Current Grant Beacon staff are optimistic.
“I think that Grant Beacon Middle School is pure magic, and I’ve been here long enough to know what it used to be like and what it’s like now,” said Valerie Svodoba, a teacher leader and language arts teacher at the school. “To be able to take that success and transplant that into a school that really needs it is a beautiful thing.”
Grant Beacon has earned national attention for its blended learning program. It has also moved from the second lowest rating of five on the district’s school performance framework to the second highest during the past eight years. The performance framework evaluates a schools’ academic performance and other characteristics.
The school has also seen a trend toward declining enrollment reverse.
Magaña said that if the Kepner expansion goes as well, the network might eventually add a high school or an elementary school.
New plans, complicated history
In 2016-17, Kepner Beacon will start enrolling students in the Kepner building. The plan is to phase in a grade at a time, starting with sixth graders.

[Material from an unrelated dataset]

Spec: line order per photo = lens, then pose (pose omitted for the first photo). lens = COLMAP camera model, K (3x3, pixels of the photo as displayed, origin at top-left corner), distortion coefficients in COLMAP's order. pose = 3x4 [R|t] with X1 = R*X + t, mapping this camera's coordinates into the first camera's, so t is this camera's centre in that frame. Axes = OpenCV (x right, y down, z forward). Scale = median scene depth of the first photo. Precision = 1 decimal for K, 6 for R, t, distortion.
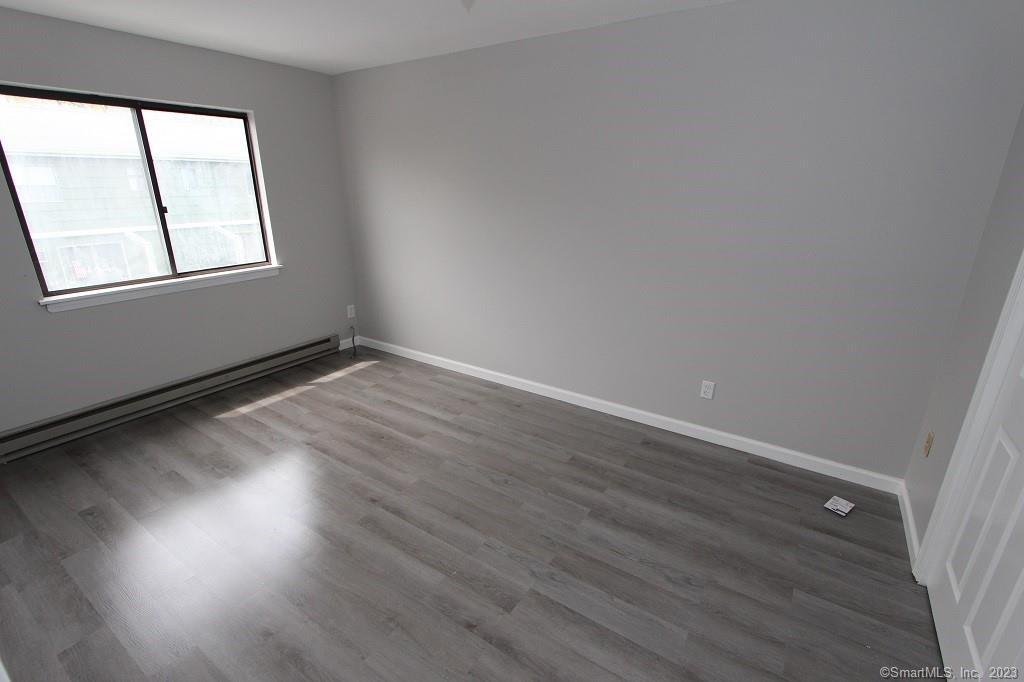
lens RADIAL K [[472.2, 0, 517.8], [0, 472.2, 350.9], [0, 0, 1]] dist [-0.017613, 0.003114]
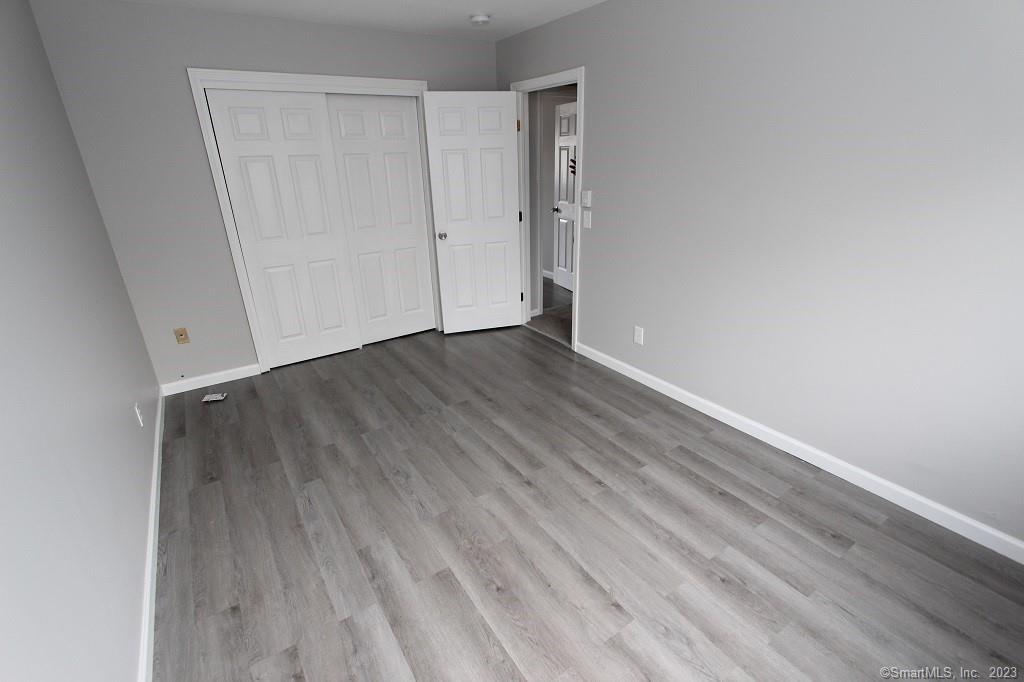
lens RADIAL K [[472.2, 0, 515.2], [0, 472.2, 343.2], [0, 0, 1]] dist [-0.017613, 0.003114]
pose [[-0.922442, -0.133911, 0.362171, -0.577396], [0.141223, 0.755959, 0.639204, -0.519366], [-0.359383, 0.640776, -0.678417, 1.438148]]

But the new school is opening in a complex environment, as part of an effort to replace the current Kepner Middle School. Kepner, in southwest Denver, was identified as in need of drastic improvements last school year. DPS floated and then retracted several proposals for the school over the course of 2014.
In December, the district put its decision-making on hold yet again to respond to concerns about whether its plans adequately met the needs of the school’s English language learners and the requirements of a court-ordered agreement with the U.S. Department of Justice and the Congress of Hispanic Educators, a group of local Denver Latino educators and parents, that governs how DPS works with Spanish-speaking students.

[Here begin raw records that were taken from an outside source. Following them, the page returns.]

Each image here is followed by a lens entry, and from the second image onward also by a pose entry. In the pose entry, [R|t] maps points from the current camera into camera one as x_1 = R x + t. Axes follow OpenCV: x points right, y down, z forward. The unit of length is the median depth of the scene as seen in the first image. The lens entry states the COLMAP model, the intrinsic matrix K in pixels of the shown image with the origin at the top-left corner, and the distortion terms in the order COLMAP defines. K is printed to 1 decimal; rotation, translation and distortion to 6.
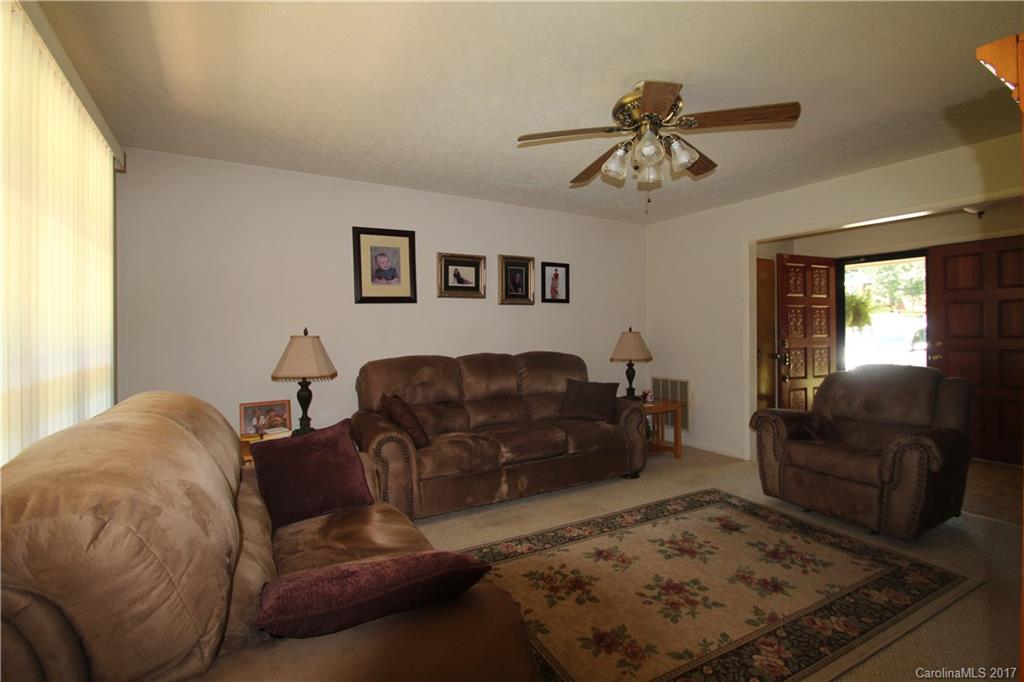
lens RADIAL K [[463.7, 0, 515.7], [0, 463.7, 328.2], [0, 0, 1]] dist [-0.002155, -0.004682]
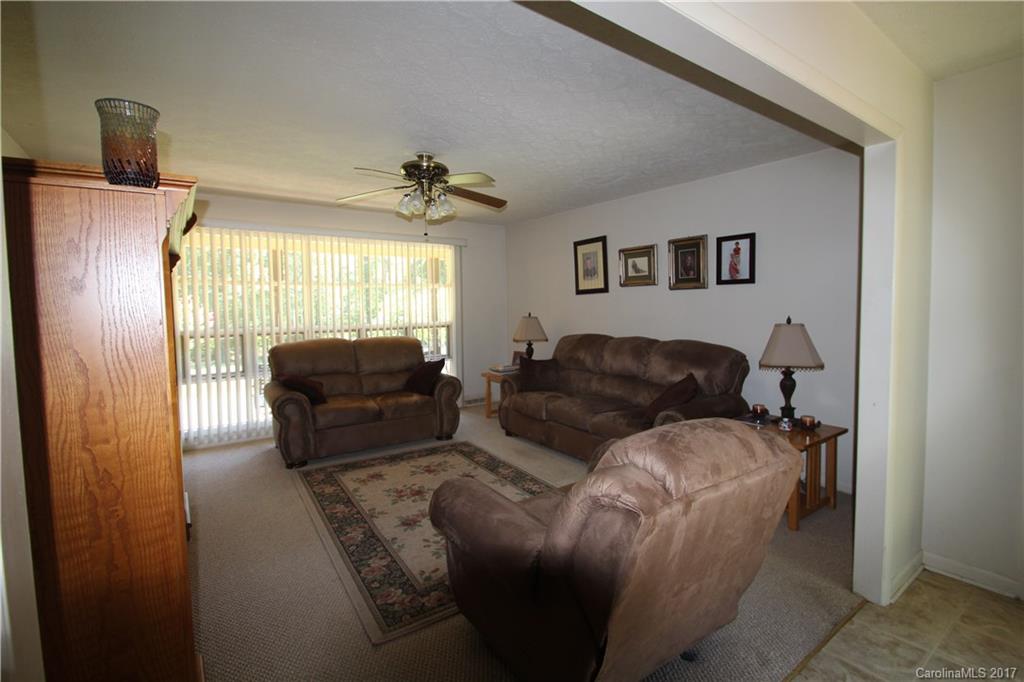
lens RADIAL K [[463.7, 0, 545.5], [0, 463.7, 324.2], [0, 0, 1]] dist [-0.002155, -0.004682]
pose [[0.146784, 0.050469, -0.987880, 0.960376], [0.011115, 0.998550, 0.052665, -0.034727], [0.989106, -0.018711, 0.146010, 0.614769]]
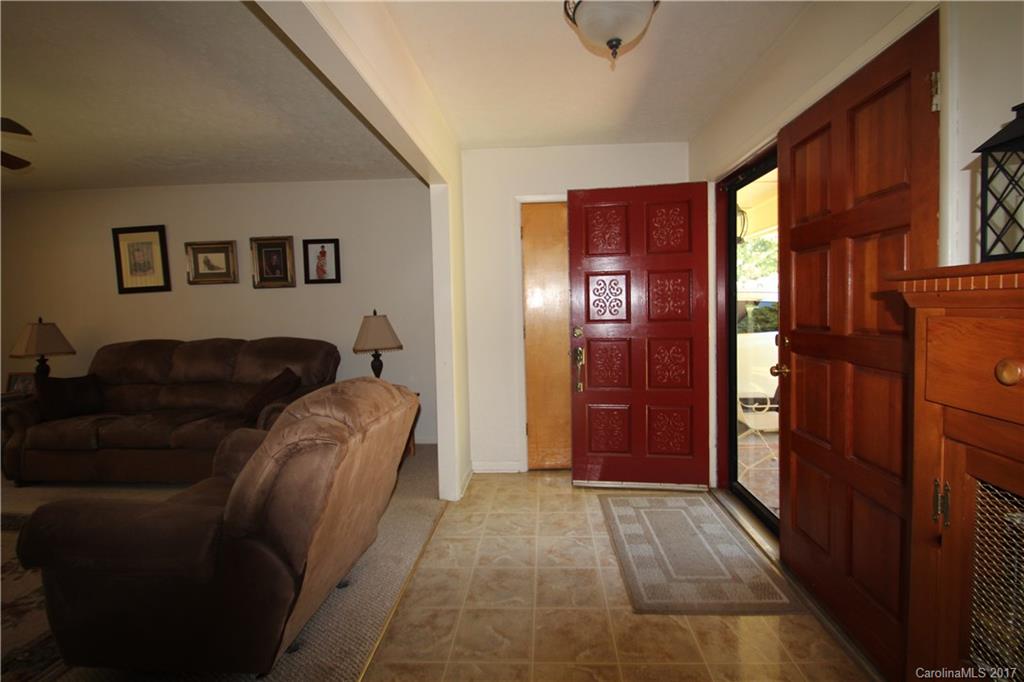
lens RADIAL K [[463.7, 0, 514.9], [0, 463.7, 324.7], [0, 0, 1]] dist [-0.002155, -0.004682]
pose [[0.844137, 0.009291, -0.536047, 1.002997], [0.018088, 0.998787, 0.045794, -0.010030], [0.535823, -0.048353, 0.842945, 0.487626]]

As part of an effort to meet the requirements of the agreement, Kepner Beacon will have a native-language program for Spanish speakers. Such a program is not in place at Grant Beacon.

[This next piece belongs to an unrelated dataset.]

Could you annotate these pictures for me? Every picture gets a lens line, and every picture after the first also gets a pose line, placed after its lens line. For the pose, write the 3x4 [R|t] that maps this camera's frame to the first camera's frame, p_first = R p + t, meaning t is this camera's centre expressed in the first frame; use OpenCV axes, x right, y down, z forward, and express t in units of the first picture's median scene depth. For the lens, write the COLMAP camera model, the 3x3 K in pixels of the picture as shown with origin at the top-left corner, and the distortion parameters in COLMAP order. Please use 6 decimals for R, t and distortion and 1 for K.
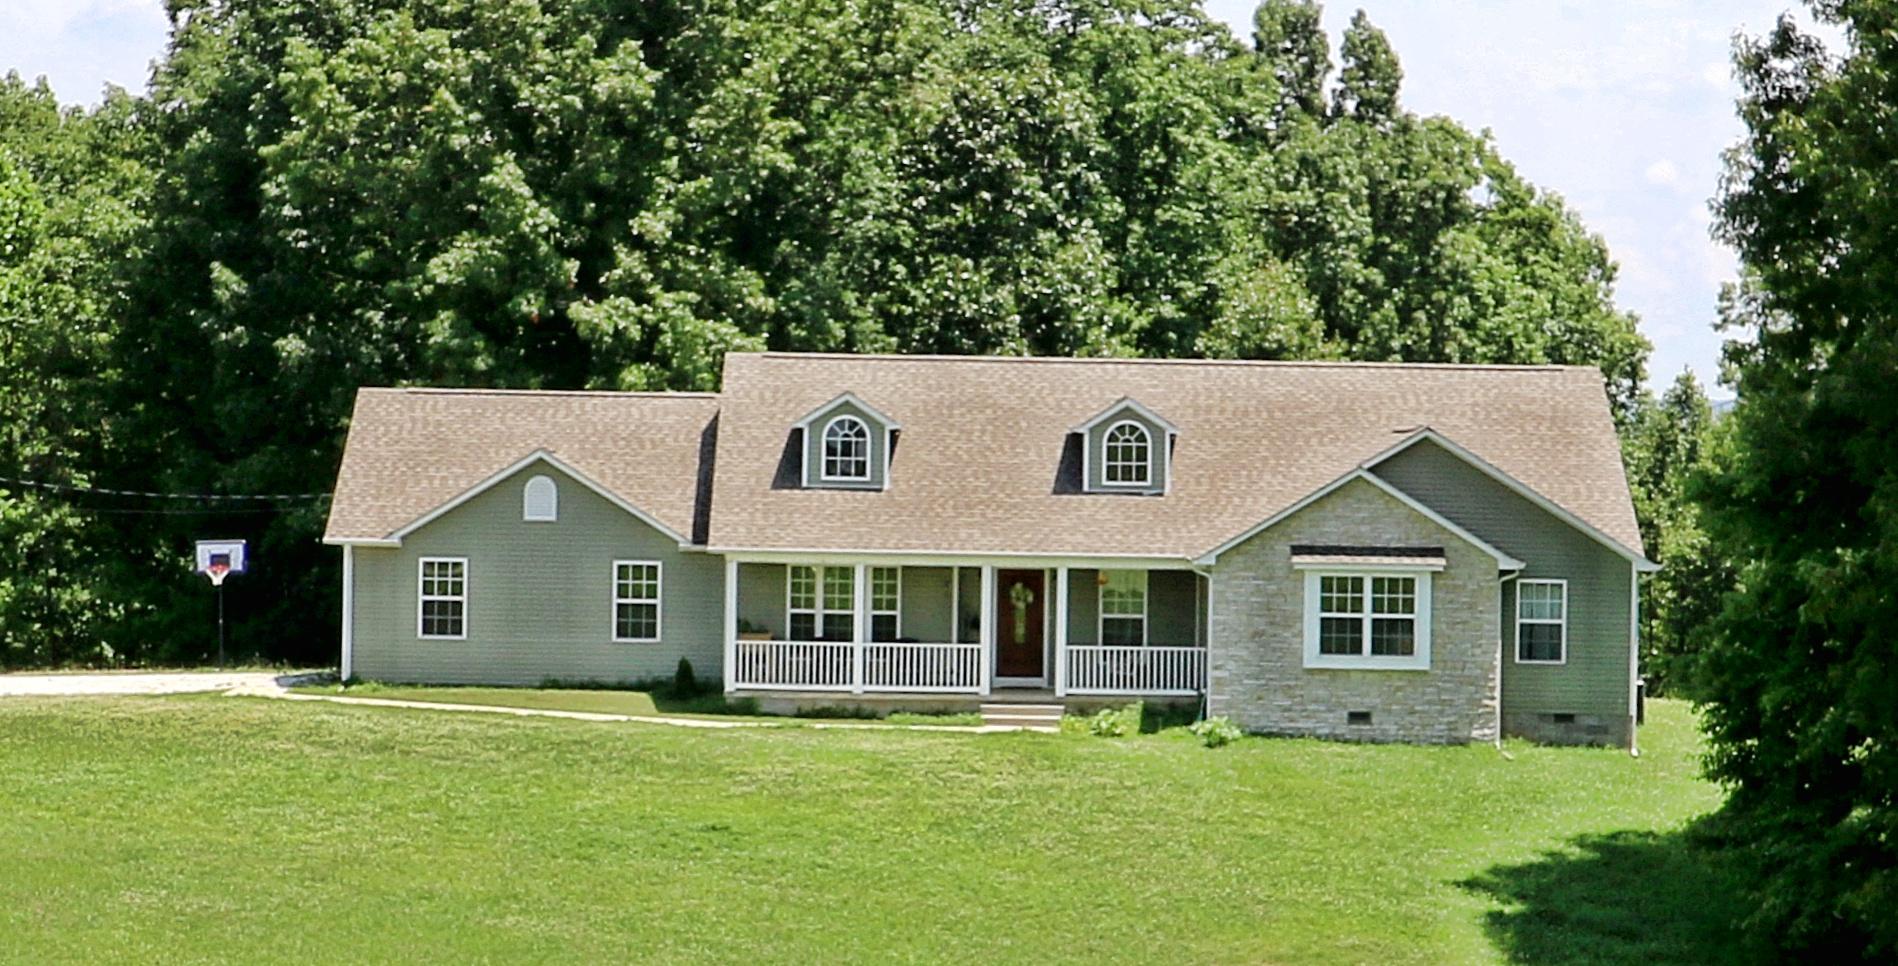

The plan the district’s board eventually approved means that in 2016-17, four schools will be running in the Kepner building: the current program that will be in its second-to-last year of being phased out; and two charter schools, Compass Academy and a school run by STRIVE Prep. The school will also be within one of the district’s new shared enrollment zones, in which students are not assigned to a neighborhood school but are given enrollment preference at a cluster of schools.
Magaña said he is approaching the shared space with some trepidation.
“Culture is our number one priority,” he said, and creating that culture in a shared space might prove more challenging.
Kepner Beacon teachers will start work in 2015, a year before the school is scheduled to open. Using school start-up funds earmarked by the district, the network will begin preparing new teachers for Grant Beacon’s blended learning approach and work with English language learners.
Unknowns remain
Magaña said he thinks the model will be more sustainable for the principals at Grant and Kepner, who will have the support of the network team and the executive principal as well as teacher leaders in their schools. He said he envisioned himself spending far more time in each school than the district’s instructional superintendents, who oversee principals across the district.
He said he also thinks the model will be more financially efficient in three years than running two separate schools. That’s because the schools will be able to share some staff and resources.
But just how the Beacon Network team — an extra level of administration — will interact with the rest of the district’s staff is still not yet clear.
“We’re early on in our thinking,” Whitehead-Bust said. “Clearly [Magaña] will report to an instructional superintendent, but he’ll have more autonomy in managing the two building leaders.”
Svodoba, who currently leads Grant Beacon’s data literacy team, said she is interested in working as one of the Beacon network staff.
“There’s a little bit of apprehension about what that will look like,” she said. “The roles aren’t clearly defined yet, so we’re sort of having to invent them as we go.”